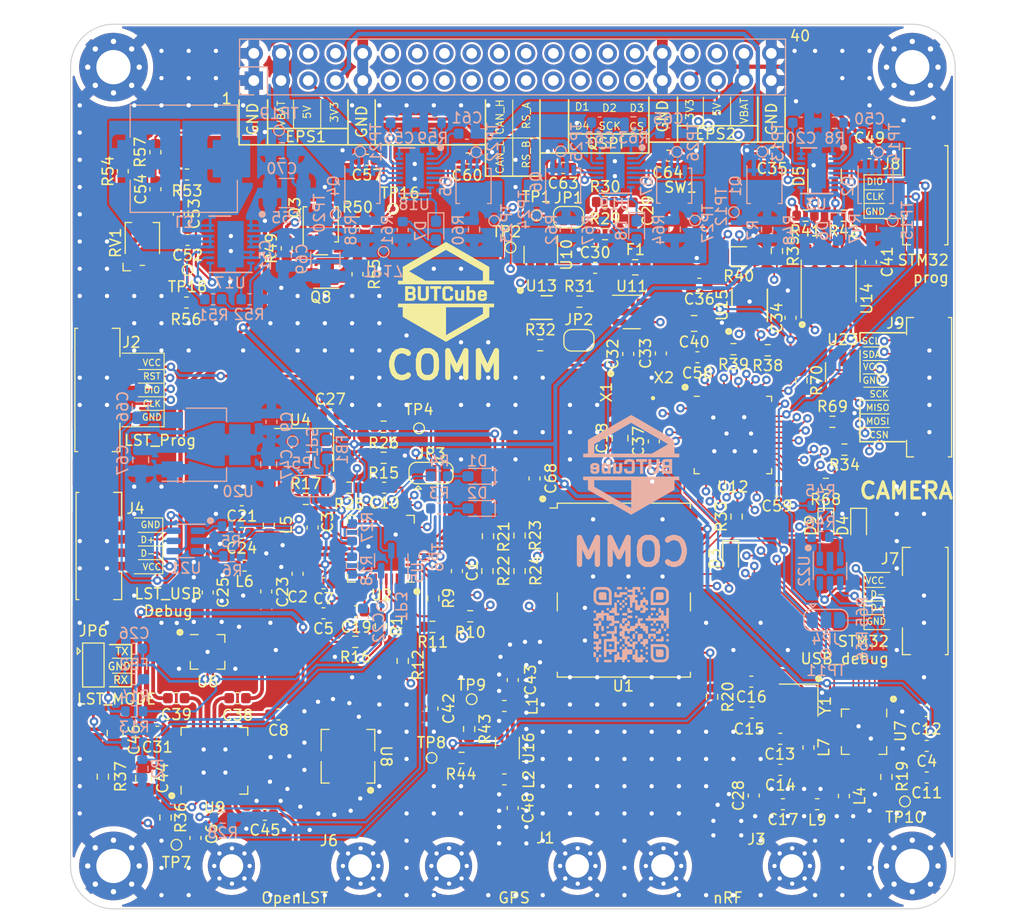
<source format=kicad_pcb>
(kicad_pcb (version 20211014) (generator pcbnew)

  (general
    (thickness 0.986)
  )

  (paper "A4")
  (layers
    (0 "F.Cu" power)
    (1 "In1.Cu" mixed)
    (2 "In2.Cu" mixed)
    (31 "B.Cu" power)
    (32 "B.Adhes" user "B.Adhesive")
    (33 "F.Adhes" user "F.Adhesive")
    (34 "B.Paste" user)
    (35 "F.Paste" user)
    (36 "B.SilkS" user "B.Silkscreen")
    (37 "F.SilkS" user "F.Silkscreen")
    (38 "B.Mask" user)
    (39 "F.Mask" user)
    (40 "Dwgs.User" user "User.Drawings")
    (41 "Cmts.User" user "User.Comments")
    (42 "Eco1.User" user "User.Eco1")
    (43 "Eco2.User" user "User.Eco2")
    (44 "Edge.Cuts" user)
    (45 "Margin" user)
    (46 "B.CrtYd" user "B.Courtyard")
    (47 "F.CrtYd" user "F.Courtyard")
    (48 "B.Fab" user)
    (49 "F.Fab" user)
    (50 "User.1" user)
    (51 "User.2" user)
    (52 "User.3" user)
    (53 "User.4" user)
    (54 "User.5" user)
    (55 "User.6" user)
    (56 "User.7" user)
    (57 "User.8" user)
    (58 "User.9" user)
  )

  (setup
    (stackup
      (layer "F.SilkS" (type "Top Silk Screen"))
      (layer "F.Paste" (type "Top Solder Paste"))
      (layer "F.Mask" (type "Top Solder Mask") (thickness 0.01))
      (layer "F.Cu" (type "copper") (thickness 0.018))
      (layer "dielectric 1" (type "core") (thickness 0.175) (material "FR4") (epsilon_r 4.5) (loss_tangent 0.02))
      (layer "In1.Cu" (type "copper") (thickness 0.035))
      (layer "dielectric 2" (type "prepreg") (thickness 0.51) (material "FR4") (epsilon_r 4.5) (loss_tangent 0.02))
      (layer "In2.Cu" (type "copper") (thickness 0.035))
      (layer "dielectric 3" (type "core") (thickness 0.175) (material "FR4") (epsilon_r 4.5) (loss_tangent 0.02))
      (layer "B.Cu" (type "copper") (thickness 0.018))
      (layer "B.Mask" (type "Bottom Solder Mask") (thickness 0.01))
      (layer "B.Paste" (type "Bottom Solder Paste"))
      (layer "B.SilkS" (type "Bottom Silk Screen"))
      (copper_finish "None")
      (dielectric_constraints no)
    )
    (pad_to_mask_clearance 0)
    (pcbplotparams
      (layerselection 0x00010fc_ffffffff)
      (disableapertmacros false)
      (usegerberextensions true)
      (usegerberattributes true)
      (usegerberadvancedattributes true)
      (creategerberjobfile true)
      (svguseinch false)
      (svgprecision 6)
      (excludeedgelayer false)
      (plotframeref false)
      (viasonmask false)
      (mode 1)
      (useauxorigin false)
      (hpglpennumber 1)
      (hpglpenspeed 20)
      (hpglpendiameter 15.000000)
      (dxfpolygonmode true)
      (dxfimperialunits true)
      (dxfusepcbnewfont true)
      (psnegative false)
      (psa4output false)
      (plotreference true)
      (plotvalue true)
      (plotinvisibletext false)
      (sketchpadsonfab false)
      (subtractmaskfromsilk false)
      (outputformat 1)
      (mirror false)
      (drillshape 0)
      (scaleselection 1)
      (outputdirectory "Gerber/comm")
    )
  )

  (net 0 "")
  (net 1 "Net-(C1-Pad1)")
  (net 2 "GND")
  (net 3 "+3V3")
  (net 4 "/OpenLST (Beacon)/PA_VAPC")
  (net 5 "+3V8")
  (net 6 "/OpenLST (Beacon)/VDD_USB_LST")
  (net 7 "Net-(C12-Pad1)")
  (net 8 "Net-(C13-Pad2)")
  (net 9 "Net-(C15-Pad1)")
  (net 10 "Net-(C16-Pad1)")
  (net 11 "Net-(C17-Pad1)")
  (net 12 "Net-(C17-Pad2)")
  (net 13 "/MCU/MCU_POWER")
  (net 14 "Net-(C19-Pad1)")
  (net 15 "/3V3 power share/VCC_EN")
  (net 16 "Net-(C21-Pad2)")
  (net 17 "Net-(C22-Pad1)")
  (net 18 "Net-(C23-Pad2)")
  (net 19 "Net-(C24-Pad1)")
  (net 20 "Net-(C24-Pad2)")
  (net 21 "Net-(C25-Pad2)")
  (net 22 "Net-(C26-Pad1)")
  (net 23 "Net-(C29-Pad1)")
  (net 24 "/3V3 power share/EPS#1")
  (net 25 "Net-(C35-Pad2)")
  (net 26 "Net-(C38-Pad1)")
  (net 27 "Net-(C38-Pad2)")
  (net 28 "Net-(C39-Pad1)")
  (net 29 "Net-(C39-Pad2)")
  (net 30 "/MCU/VREF")
  (net 31 "Net-(C42-Pad1)")
  (net 32 "Net-(C43-Pad1)")
  (net 33 "Net-(C43-Pad2)")
  (net 34 "Net-(C45-Pad1)")
  (net 35 "Net-(C45-Pad2)")
  (net 36 "Net-(C48-Pad1)")
  (net 37 "Net-(C48-Pad2)")
  (net 38 "Net-(C49-Pad1)")
  (net 39 "/3V3 power share/EPS#2")
  (net 40 "Net-(C50-Pad1)")
  (net 41 "VIN")
  (net 42 "Net-(C52-Pad1)")
  (net 43 "Net-(C52-Pad2)")
  (net 44 "Net-(C53-Pad1)")
  (net 45 "Net-(C54-Pad1)")
  (net 46 "/Power Convertor/VBAT1/VCC_EN")
  (net 47 "/Power Convertor/EPS#1_VBAT")
  (net 48 "Net-(C57-Pad2)")
  (net 49 "Net-(C60-Pad1)")
  (net 50 "/Power Convertor/EPS#2_VBAT")
  (net 51 "Net-(C61-Pad1)")
  (net 52 "/5V power share/VCC_EN")
  (net 53 "/5V power share/EPS#1")
  (net 54 "Net-(C63-Pad2)")
  (net 55 "Net-(C64-Pad1)")
  (net 56 "/5V power share/EPS#2")
  (net 57 "Net-(C65-Pad1)")
  (net 58 "/OpenLST (Beacon)/USB_POWER_LST")
  (net 59 "Net-(D1-Pad2)")
  (net 60 "Net-(D2-Pad2)")
  (net 61 "Net-(D3-Pad1)")
  (net 62 "Net-(D4-Pad1)")
  (net 63 "/MCU/CAN_L")
  (net 64 "/MCU/CAN_H")
  (net 65 "Net-(D6-Pad1)")
  (net 66 "Net-(D6-Pad2)")
  (net 67 "Net-(D7-Pad1)")
  (net 68 "Net-(D7-Pad2)")
  (net 69 "Net-(D8-Pad1)")
  (net 70 "Net-(D8-Pad2)")
  (net 71 "Net-(D9-Pad1)")
  (net 72 "Net-(F1-Pad2)")
  (net 73 "Net-(FB1-Pad1)")
  (net 74 "/OpenLST (Beacon)/PROG_DD")
  (net 75 "/OpenLST (Beacon)/PROG_DC")
  (net 76 "/OpenLST (Beacon)/~{LST_RESET}")
  (net 77 "/MCU/USB_POWER")
  (net 78 "/MCU/SWCLK")
  (net 79 "/MCU/SWDIO")
  (net 80 "/MCU/QSPI_D1{slash}CAM_CSN")
  (net 81 "/MCU/QSPI_D2{slash}CAM_MOSI")
  (net 82 "/MCU/QSPI_D3{slash}CAM_MISO")
  (net 83 "/MCU/CAM_SCK")
  (net 84 "+5V")
  (net 85 "/I2C_SDA")
  (net 86 "/I2C_SCL")
  (net 87 "unconnected-(J12-Pad6)")
  (net 88 "unconnected-(J12-Pad8)")
  (net 89 "unconnected-(J12-Pad11)")
  (net 90 "unconnected-(J12-Pad12)")
  (net 91 "unconnected-(J12-Pad13)")
  (net 92 "unconnected-(J12-Pad14)")
  (net 93 "unconnected-(J12-Pad15)")
  (net 94 "unconnected-(J12-Pad16)")
  (net 95 "unconnected-(J12-Pad17)")
  (net 96 "unconnected-(J12-Pad18)")
  (net 97 "/MCU/RS_485_~{B}")
  (net 98 "/MCU/RS_485_A")
  (net 99 "unconnected-(J12-Pad23)")
  (net 100 "unconnected-(J12-Pad24)")
  (net 101 "/MCU/QSPI_D0")
  (net 102 "/MCU/QSPI_SCK")
  (net 103 "/MCU/QSPI_NCS")
  (net 104 "unconnected-(J12-Pad34)")
  (net 105 "unconnected-(J12-Pad36)")
  (net 106 "Net-(JP1-Pad1)")
  (net 107 "/MCU/NRST")
  (net 108 "Net-(JP2-Pad1)")
  (net 109 "Net-(JP2-Pad2)")
  (net 110 "/OpenLST (Beacon)/RF_EN")
  (net 111 "/OpenLST (Beacon)/RF_EN_MCU")
  (net 112 "/OpenLST (Beacon)/RF_PWR_EN")
  (net 113 "Net-(JP4-Pad3)")
  (net 114 "/MCU/VDD_USB")
  (net 115 "Net-(L3-Pad1)")
  (net 116 "Net-(L3-Pad2)")
  (net 117 "Net-(L4-Pad1)")
  (net 118 "Net-(L4-Pad2)")
  (net 119 "Net-(Q1-Pad5)")
  (net 120 "Net-(Q1-Pad4)")
  (net 121 "Net-(Q2-Pad4)")
  (net 122 "Net-(Q2-Pad5)")
  (net 123 "Net-(Q3-Pad4)")
  (net 124 "Net-(Q3-Pad5)")
  (net 125 "Net-(Q4-Pad5)")
  (net 126 "Net-(Q4-Pad4)")
  (net 127 "Net-(Q5-Pad4)")
  (net 128 "Net-(Q5-Pad5)")
  (net 129 "Net-(Q6-Pad5)")
  (net 130 "Net-(Q6-Pad4)")
  (net 131 "Net-(Q7-Pad4)")
  (net 132 "Net-(Q7-Pad5)")
  (net 133 "/OpenLST (Beacon)/~{LST_RX_MODE}")
  (net 134 "/OpenLST (Beacon)/LST_TX_MODE")
  (net 135 "Net-(R3-Pad2)")
  (net 136 "Net-(R4-Pad2)")
  (net 137 "Net-(R5-Pad1)")
  (net 138 "/OpenLST (Beacon)/USB_N")
  (net 139 "/OpenLST (Beacon)/USB_P")
  (net 140 "Net-(R6-Pad2)")
  (net 141 "Net-(R8-Pad2)")
  (net 142 "Net-(R9-Pad1)")
  (net 143 "/OpenLST (Beacon)/UART0_CTS")
  (net 144 "Net-(R10-Pad1)")
  (net 145 "/OpenLST (Beacon)/UART0_RTS")
  (net 146 "Net-(R11-Pad1)")
  (net 147 "/OpenLST (Beacon)/UART0_RX")
  (net 148 "Net-(R12-Pad1)")
  (net 149 "/OpenLST (Beacon)/UART0_TX")
  (net 150 "Net-(R15-Pad2)")
  (net 151 "Net-(R16-Pad2)")
  (net 152 "Net-(R17-Pad1)")
  (net 153 "Net-(R17-Pad2)")
  (net 154 "Net-(R19-Pad2)")
  (net 155 "/OpenLST (Beacon)/AN0")
  (net 156 "/OpenLST (Beacon)/AN1")
  (net 157 "Net-(R25-Pad2)")
  (net 158 "/OpenLST (Beacon)/RF_BYP")
  (net 159 "Net-(R32-Pad1)")
  (net 160 "/MCU/LED2")
  (net 161 "/MCU/CAN_RS")
  (net 162 "/MCU/RS_485_R_EN")
  (net 163 "/MCU/RS_485_T_EN")
  (net 164 "Net-(R43-Pad2)")
  (net 165 "Net-(R44-Pad1)")
  (net 166 "Net-(R44-Pad2)")
  (net 167 "Net-(R45-Pad1)")
  (net 168 "/MCU/USB_N")
  (net 169 "/MCU/USB_P")
  (net 170 "Net-(R46-Pad2)")
  (net 171 "Net-(R51-Pad2)")
  (net 172 "Net-(R52-Pad1)")
  (net 173 "Net-(R54-Pad2)")
  (net 174 "Net-(R59-Pad2)")
  (net 175 "Net-(R63-Pad2)")
  (net 176 "unconnected-(U1-Pad1)")
  (net 177 "unconnected-(U1-Pad3)")
  (net 178 "/GPS Module/IRQ")
  (net 179 "unconnected-(U1-Pad5)")
  (net 180 "unconnected-(U1-Pad6)")
  (net 181 "/GPS Module/RESET")
  (net 182 "unconnected-(U1-Pad15)")
  (net 183 "unconnected-(U1-Pad16)")
  (net 184 "unconnected-(U1-Pad17)")
  (net 185 "/GPS Module/TXD")
  (net 186 "/GPS Module/RXD")
  (net 187 "unconnected-(U2-Pad8)")
  (net 188 "unconnected-(U2-Pad18)")
  (net 189 "unconnected-(U2-Pad20)")
  (net 190 "/MCU/NRF_CE")
  (net 191 "/MCU/NRF_SPI_CSN")
  (net 192 "/MCU/NRF_SPI_SCK")
  (net 193 "/MCU/NRF_SPI_MOSI")
  (net 194 "/MCU/NRF_SPI_MISO")
  (net 195 "/MCU/NRF_IRQ")
  (net 196 "Net-(U8-Pad2)")
  (net 197 "Net-(U8-Pad6)")
  (net 198 "unconnected-(U9-Pad14)")
  (net 199 "unconnected-(U9-Pad16)")
  (net 200 "unconnected-(U9-Pad25)")
  (net 201 "unconnected-(U10-Pad3)")
  (net 202 "/MCU/WDG_RESET")
  (net 203 "unconnected-(U11-Pad3)")
  (net 204 "unconnected-(U12-Pad1)")
  (net 205 "/MCU/LSE")
  (net 206 "/MCU/HSE")
  (net 207 "/MCU/CAN_RX")
  (net 208 "/MCU/CAN_TX")
  (net 209 "unconnected-(U13-Pad3)")
  (net 210 "/MCU/RS_485_R")
  (net 211 "/MCU/RS_485_T")
  (net 212 "unconnected-(U15-Pad7)")
  (net 213 "Net-(JP6-Pad3)")
  (net 214 "/camera/CAM_VCC")
  (net 215 "Net-(R70-Pad1)")
  (net 216 "Net-(J4-Pad2)")
  (net 217 "Net-(J4-Pad3)")
  (net 218 "Net-(J7-Pad2)")
  (net 219 "Net-(J7-Pad3)")
  (net 220 "Net-(JP6-Pad1)")
  (net 221 "unconnected-(X1-Pad1)")

  (footprint "Capacitor_SMD:C_0805_2012Metric_Pad1.18x1.45mm_HandSolder" (layer "F.Cu") (at 143.1544 71.9044))

  (footprint "TCY_Buttons:KMT031NGJLHS" (layer "F.Cu") (at 141.8844 61.5881))

  (footprint "Resistor_SMD:R_0603_1608Metric" (layer "F.Cu") (at 93.853 117.983 90))

  (footprint "Resistor_SMD:R_0603_1608Metric" (layer "F.Cu") (at 157.099 61.849 180))

  (footprint "Package_DFN_QFN:QFN-20-1EP_4x4mm_P0.5mm_EP2.5x2.5mm" (layer "F.Cu") (at 159.004 109.982 -90))

  (footprint "MountingHole:MountingHole_3.2mm_M3_Pad_Via" (layer "F.Cu") (at 163.5 122.5))

  (footprint "Resistor_SMD:R_0603_1608Metric" (layer "F.Cu") (at 123.9266 91.7448 90))

  (footprint "Capacitor_SMD:C_0603_1608Metric" (layer "F.Cu") (at 94.8583 106.8505))

  (footprint "Resistor_SMD:R_1206_3216Metric" (layer "F.Cu") (at 147.32 65.659 180))

  (footprint "Inductor_SMD:L_0603_1608Metric" (layer "F.Cu") (at 103.492 90.678 -90))

  (footprint "Resistor_SMD:R_0603_1608Metric" (layer "F.Cu") (at 121.4628 112.4204))

  (footprint "MountingHole:MountingHole_3.2mm_M3_Pad_Via" (layer "F.Cu") (at 89 48))

  (footprint "Capacitor_SMD:C_0603_1608Metric" (layer "F.Cu") (at 100.965 88.392))

  (footprint "TCY_Connector:Amphenol 10114830-10104LF 1x04 Horizontal" (layer "F.Cu") (at 88.265 92.6592 -90))

  (footprint "Capacitor_SMD:C_0603_1608Metric" (layer "F.Cu") (at 128.27 86.36 90))

  (footprint "Capacitor_SMD:C_0603_1608Metric" (layer "F.Cu") (at 152.146 71.374 90))

  (footprint "Resistor_SMD:R_0603_1608Metric" (layer "F.Cu") (at 153.162 77.216 -90))

  (footprint "Capacitor_SMD:C_0603_1608Metric" (layer "F.Cu") (at 114.2492 87.2236 180))

  (footprint "Inductor_SMD:L_0603_1608Metric" (layer "F.Cu") (at 125.45 114.427 180))

  (footprint "RF_GPS:ublox_NEO" (layer "F.Cu") (at 136.6012 96.774))

  (footprint "Package_TO_SOT_SMD:SOT-23-6_Handsoldering" (layer "F.Cu") (at 157.0228 76.454 -90))

  (footprint "Capacitor_SMD:C_0603_1608Metric" (layer "F.Cu") (at 108.585 96.139 180))

  (footprint "Inductor_SMD:L_0603_1608Metric" (layer "F.Cu") (at 105.156 64.897 90))

  (footprint "Resistor_SMD:R_0603_1608Metric" (layer "F.Cu") (at 161.0868 114.1984 90))

  (footprint "Jumper:SolderJumper-2_P1.3mm_Open_RoundedPad1.0x1.5mm" (layer "F.Cu") (at 132.4108 73.4753 180))

  (footprint "Capacitor_SMD:C_0603_1608Metric" (layer "F.Cu") (at 118.745 107.823 -90))

  (footprint "Jumper:SolderJumper-2_P1.3mm_Open_RoundedPad1.0x1.5mm" (layer "F.Cu") (at 131.4456 61.9945))

  (footprint "Inductor_SMD:L_0603_1608Metric" (layer "F.Cu") (at 95.8596 58.0136))

  (footprint "Capacitor_SMD:C_0603_1608Metric" (layer "F.Cu") (at 133.9218 66.7189))

  (footprint "Capacitor_SMD:C_0603_1608Metric" (layer "F.Cu") (at 126.24 105.156 -90))

  (footprint "Capacitor_SMD:C_0603_1608Metric" (layer "F.Cu") (at 151.1938 113.538))

  (footprint "MountingHole:MountingHole_3.2mm_M3_Pad_Via" (layer "F.Cu") (at 163.5 48))

  (footprint "Resistor_SMD:R_0603_1608Metric" (layer "F.Cu") (at 111.5568 101.6 180))

  (footprint "Resistor_SMD:R_0603_1608Metric" (layer "F.Cu") (at 118.8212 97.536 -90))

  (footprint "Resistor_SMD:R_0603_1608Metric" (layer "F.Cu") (at 134.8492 60.5721))

  (footprint "Resistor_SMD:R_0603_1608Metric" (layer "F.Cu") (at 157.1752 83.6676 180))

  (footprint "Capacitor_SMD:C_0603_1608Metric" (layer "F.Cu") (at 122.0216 56.515))

  (footprint "TCY_Connector:TestPoint_Pad_D0.5mm" (layer "F.Cu") (at 122.4026 106.947))

  (footprint "Resistor_SMD:R_0603_1608Metric" (layer "F.Cu") (at 126.873 94.996 90))

  (footprint "Resistor_SMD:R_0603_1608Metric" (layer "F.Cu") (at 115.9764 103.378 -90))

  (footprint "Capacitor_SMD:C_0603_1608Metric" (layer "F.Cu") (at 139.3952 82.9056 90))

  (footprint "Resistor_SMD:R_0603_1608Metric" (layer "F.Cu") (at 110.998 87.2236))

  (footprint "Resistor_SMD:R_0603_1608Metric" (layer "F.Cu") (at 113.9444 100.1268 90))

  (footprint "footprints:iPEX" (layer "F.Cu") (at 146.25 122.5 180))

  (footprint "Capacitor_SMD:C_0603_1608Metric" (layer "F.Cu") (at 148.717 115.938 90))

  (footprint "Capacitor_SMD:C_0603_1608Metric" (layer "F.Cu") (at 164.846 114.2492 180))

  (footprint "Capacitor_SMD:C_0603_1608Metric" (layer "F.Cu") (at 112.649 56.642))

  (footprint "Inductor_SMD:L_0603_1608Metric" (layer "F.Cu") (at 153.8224 111.4552 -90))

  (footprint "Capacitor_SMD:C_0603_1608Metric" (layer "F.Cu") (at 137.414 61.3849 -90))

  (footprint "Capacitor_SMD:C_0603_1608Metric" (layer "F.Cu") (at 159.517223 56.0263))

  (footprint "Resistor_SMD:R_0603_1608Metric" (layer "F.Cu") (at 144.8308 106.7308 90))

  (footprint "Resistor_SMD:R_0603_1608Metric" (layer "F.Cu") (at 123.8758 94.996 90))

  (footprint "footprints:iPEX" (layer "F.Cu") (at 106 122.5 180))

  (footprint "Capacitor_SMD:C_0603_1608Metric" (layer "F.Cu") (at 100.952 91.44 180))

  (footprint "TCY_Connector:TestPoint_Pad_D0.5mm" (layer "F.Cu") (at 117.5004 81.6864))

  (footprint "Package_DFN_QFN:DFN-10-1EP_3x3mm_P0.5mm_EP1.55x2.48mm" (layer "F.Cu")
    (tedit 5EA4BECA) (tstamp 64263d5c-9427-4c92-a73a-afe8e63e20fb)
    (at 148.336 70.2056 90)
    (descr "10-Lead Plastic Dual Flat, No Lead Package (MF) - 3x3x0.9 mm Body [DFN] (see Microchip Packaging Specification 00000049BS.pdf)")
    (tags "DFN 0.5")
    (property "Sheetfile" "mcu_comm.kicad_sch")
    (property "Sheetname" "MCU")
    (path "/81a5172c-b171-400d-8856-41d6e486bdd1/a66e8b44-b972-4f7b-ba80-f64e58de1944")
    (attr smd)
    (fp_text reference "U15" (at 0 -2.575 90) (layer "F.SilkS")
      (effects (font (size 1 1) (thickness 0.15)))
      (tstamp af58d6aa-33e4-4da2-8ea3-2304125e31c0)
    )
    (fp_text value "MAX13430ETB+" (at 0 2.575 90) (layer "F.Fab")
      (effects (font (size 1 1) (thickness 0.15)))
      (tstamp 94937ca0-c1d9-424d-88cf-010fb503f8a5)
    )
    (fp_text user "${REFERENCE}" (at 0 0 90) (layer "F.Fab")
      (effects (font (size 0.7 0.7) (thickness 0.105)))
      (tstamp 67a55320-79e2-4952-9d6a-671cbdcfc9f7)
    )
    (fp_line (start -1.5 1.65) (end 1.5 1.65) (layer "F.SilkS") (width 0.15) (tstamp 47b3834c-8a87-4af3-9143-c88b9cd89304))
    (fp_line (start 0 -1.65) (end 1.5 -1.65) (layer "F.SilkS") (width 0.15) (tstamp adc74667-5dec-4b95-9d35-ffc7db9ad260))
    (fp_line (start -2.15 -1.85) (end -2.15 1.85) (layer "F.CrtYd") (width 0.05) (tstamp 20c401b1-c1bb-42cd-8ef2-fd89663a6cf3))
    (fp_line (start -2.15 1.85) (end 2.15 1.85) (layer "F.CrtYd") (width 0.05) (tstamp a7098063-91db-4dae-8c97-631051e8de0e))
    (fp_line (start 2.15 -1.85) (end 2.15 1.85) (layer "F.CrtYd") (width 0.05) (tstamp d1594cc0-0357-4de5-8d76-bb3a044297b2))
    (fp_line (start -2.15 -1.85) (end 2.15 -1.85) (layer "F.CrtYd") (width 0.05) (tstamp d500cfb3-be5f-4c90-8432-d0e5e29eda2a))
    (fp_line (start -1.5 -0.5) (end -0.5 -1.5) (layer "F.Fab") (width 0.15) (tstamp 4013842c-f594-4f18-a07a-785be971cdaf))
    (fp_line (start -1.5 1.5) (end -1.5 -0.5) (layer "F.Fab") (width 0.15) (tstamp 68cc97a1-6c76-411f-a28b-36162918d55d))
    (fp_line (start 1.5 1.5) (end -1.5 1.5) (layer "F.Fab") (width 0.15) (tstamp 6a2b63d3-b52c-4af8-b72e-63fe811d3d24))
    (fp_line (start 1.5 -1.5) (end 1.5 1.5) (layer "F.Fab") (width 0.15) (tstamp b6b0b082-3ad5-486d-9247-7e4db31838ef))
    (fp_line (start -0.5 -1.5) (end 1.5 -1.5) (layer "F.Fab") (width 0.15) (tstamp c40a33aa-f777-4109-9efd-12123c039897))
    (pad "" smd rect locked (at 0.3875 0.62 90) (size 0.6 1.05) (layers "F.Paste") (tstamp 13432df8-5be2-422d-b431-13bedccbff4d))
    (pad "" smd rect locked (at -0.3875 -0.62 90) (size 0.6 1.05) (layers "F.Paste") (tstamp 4be9d67c-a6f3-435e-8133-0f53bd74a878))
    (pad "" smd rect locked (at -0.3875 0.62 90) (size
... [4142715 chars truncated]
</source>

### EXERCISE DETAILS
With the first line being the one containing "(at 159.517223 56.0263))" and the last line the one containing "106 122.5 180))", transcribe exactly the lines above that fall in that range.

### ANSWER SPACE
  (footprint "Capacitor_SMD:C_0603_1608Metric" (layer "F.Cu") (at 159.517223 56.0263))

  (footprint "Resistor_SMD:R_0603_1608Metric" (layer "F.Cu") (at 144.8308 106.7308 90))

  (footprint "Resistor_SMD:R_0603_1608Metric" (layer "F.Cu") (at 123.8758 94.996 90))

  (footprint "footprints:iPEX" (layer "F.Cu") (at 106 122.5 180))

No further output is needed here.